## WHAT IS EXPECTED
Only lines containing the string "Click" belong in the answer; find them in the records and copy them.

[Collected data]
_ _ _ _ _ _ _

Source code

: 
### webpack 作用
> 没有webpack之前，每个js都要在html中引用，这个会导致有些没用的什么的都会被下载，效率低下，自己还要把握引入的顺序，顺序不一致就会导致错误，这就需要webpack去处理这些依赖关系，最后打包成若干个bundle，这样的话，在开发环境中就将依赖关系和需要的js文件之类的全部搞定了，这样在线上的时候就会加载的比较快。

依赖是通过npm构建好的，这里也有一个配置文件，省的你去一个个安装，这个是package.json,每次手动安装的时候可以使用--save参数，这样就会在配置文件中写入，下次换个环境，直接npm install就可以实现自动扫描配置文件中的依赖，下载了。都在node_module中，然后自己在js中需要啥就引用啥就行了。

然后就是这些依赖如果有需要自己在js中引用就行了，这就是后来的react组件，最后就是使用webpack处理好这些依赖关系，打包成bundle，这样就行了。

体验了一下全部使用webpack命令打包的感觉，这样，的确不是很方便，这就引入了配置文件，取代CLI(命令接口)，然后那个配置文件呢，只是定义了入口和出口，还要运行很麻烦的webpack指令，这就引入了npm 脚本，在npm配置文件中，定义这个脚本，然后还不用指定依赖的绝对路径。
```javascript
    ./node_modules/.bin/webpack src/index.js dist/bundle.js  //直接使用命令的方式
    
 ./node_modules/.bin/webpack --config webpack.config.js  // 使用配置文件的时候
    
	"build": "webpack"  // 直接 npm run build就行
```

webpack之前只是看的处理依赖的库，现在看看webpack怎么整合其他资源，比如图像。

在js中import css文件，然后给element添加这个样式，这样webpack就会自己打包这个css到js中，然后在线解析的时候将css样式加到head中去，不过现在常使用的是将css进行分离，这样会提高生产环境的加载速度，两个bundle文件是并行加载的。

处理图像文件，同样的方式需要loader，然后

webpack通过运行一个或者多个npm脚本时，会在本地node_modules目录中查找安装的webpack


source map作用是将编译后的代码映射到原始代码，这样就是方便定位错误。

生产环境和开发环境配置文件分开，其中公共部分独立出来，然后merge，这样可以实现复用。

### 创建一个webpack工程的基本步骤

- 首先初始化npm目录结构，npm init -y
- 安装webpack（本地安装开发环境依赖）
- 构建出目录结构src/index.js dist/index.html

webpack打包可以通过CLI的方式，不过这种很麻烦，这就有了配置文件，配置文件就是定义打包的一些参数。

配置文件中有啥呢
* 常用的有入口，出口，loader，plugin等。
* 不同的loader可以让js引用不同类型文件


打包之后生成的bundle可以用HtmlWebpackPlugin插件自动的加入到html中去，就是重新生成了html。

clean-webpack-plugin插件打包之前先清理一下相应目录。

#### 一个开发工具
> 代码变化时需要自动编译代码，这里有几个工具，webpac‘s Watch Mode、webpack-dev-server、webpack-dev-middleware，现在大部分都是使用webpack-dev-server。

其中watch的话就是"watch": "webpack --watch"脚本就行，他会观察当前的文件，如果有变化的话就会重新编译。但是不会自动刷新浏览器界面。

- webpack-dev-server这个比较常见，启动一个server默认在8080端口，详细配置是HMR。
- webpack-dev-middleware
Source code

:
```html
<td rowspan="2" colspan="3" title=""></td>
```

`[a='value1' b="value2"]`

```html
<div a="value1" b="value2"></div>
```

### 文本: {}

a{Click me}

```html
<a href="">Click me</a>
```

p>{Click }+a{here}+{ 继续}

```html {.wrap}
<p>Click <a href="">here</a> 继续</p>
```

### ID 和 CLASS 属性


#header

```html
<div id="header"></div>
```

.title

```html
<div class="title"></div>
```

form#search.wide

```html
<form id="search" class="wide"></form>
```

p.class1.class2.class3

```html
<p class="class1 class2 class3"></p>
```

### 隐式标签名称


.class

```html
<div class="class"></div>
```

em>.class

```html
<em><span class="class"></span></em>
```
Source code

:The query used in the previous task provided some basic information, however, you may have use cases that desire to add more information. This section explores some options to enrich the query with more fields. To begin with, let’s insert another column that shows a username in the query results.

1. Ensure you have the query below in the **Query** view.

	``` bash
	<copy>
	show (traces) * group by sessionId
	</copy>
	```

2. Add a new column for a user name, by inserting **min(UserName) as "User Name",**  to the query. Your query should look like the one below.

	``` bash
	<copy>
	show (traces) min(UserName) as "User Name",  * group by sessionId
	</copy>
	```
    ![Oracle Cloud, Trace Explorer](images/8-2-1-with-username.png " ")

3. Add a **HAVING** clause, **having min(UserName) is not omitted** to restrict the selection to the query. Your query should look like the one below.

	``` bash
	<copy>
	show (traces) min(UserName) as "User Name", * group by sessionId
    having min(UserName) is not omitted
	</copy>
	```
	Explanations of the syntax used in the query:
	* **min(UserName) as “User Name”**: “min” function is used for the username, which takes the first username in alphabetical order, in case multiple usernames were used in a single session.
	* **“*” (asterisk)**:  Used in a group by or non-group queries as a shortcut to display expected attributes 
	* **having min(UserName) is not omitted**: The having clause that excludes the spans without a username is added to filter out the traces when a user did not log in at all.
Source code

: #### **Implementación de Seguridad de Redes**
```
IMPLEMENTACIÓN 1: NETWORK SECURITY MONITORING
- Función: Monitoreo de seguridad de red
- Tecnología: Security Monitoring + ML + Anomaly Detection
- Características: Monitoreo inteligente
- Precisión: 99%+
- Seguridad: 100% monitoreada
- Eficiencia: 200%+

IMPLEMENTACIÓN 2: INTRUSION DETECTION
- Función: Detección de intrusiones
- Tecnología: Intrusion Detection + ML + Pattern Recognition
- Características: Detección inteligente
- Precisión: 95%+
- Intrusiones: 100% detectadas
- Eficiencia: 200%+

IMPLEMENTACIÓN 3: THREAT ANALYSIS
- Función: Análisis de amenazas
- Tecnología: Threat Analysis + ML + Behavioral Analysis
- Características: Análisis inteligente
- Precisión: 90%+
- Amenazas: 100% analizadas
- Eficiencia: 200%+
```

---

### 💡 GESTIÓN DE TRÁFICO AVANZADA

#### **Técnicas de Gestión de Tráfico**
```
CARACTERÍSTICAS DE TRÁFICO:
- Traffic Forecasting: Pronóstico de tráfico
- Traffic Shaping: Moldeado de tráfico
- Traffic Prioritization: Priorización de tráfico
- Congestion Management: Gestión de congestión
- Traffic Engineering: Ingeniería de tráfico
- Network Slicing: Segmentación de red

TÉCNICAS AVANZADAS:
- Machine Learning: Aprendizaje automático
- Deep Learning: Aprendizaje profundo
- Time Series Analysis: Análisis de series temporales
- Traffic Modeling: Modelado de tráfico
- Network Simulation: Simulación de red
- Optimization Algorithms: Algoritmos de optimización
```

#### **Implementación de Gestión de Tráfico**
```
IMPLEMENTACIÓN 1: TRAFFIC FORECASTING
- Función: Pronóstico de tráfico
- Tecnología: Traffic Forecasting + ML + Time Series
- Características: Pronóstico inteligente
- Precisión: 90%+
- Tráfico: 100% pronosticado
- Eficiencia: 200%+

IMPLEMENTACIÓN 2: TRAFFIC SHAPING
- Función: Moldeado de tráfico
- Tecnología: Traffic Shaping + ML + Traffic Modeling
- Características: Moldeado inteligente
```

_ _ _ _ _ _ _

## EXERCISE RESULT
a{Click me}
<a href="">Click me</a>
p>{Click }+a{here}+{ 继续}
<p>Click <a href="">here</a> 继续</p>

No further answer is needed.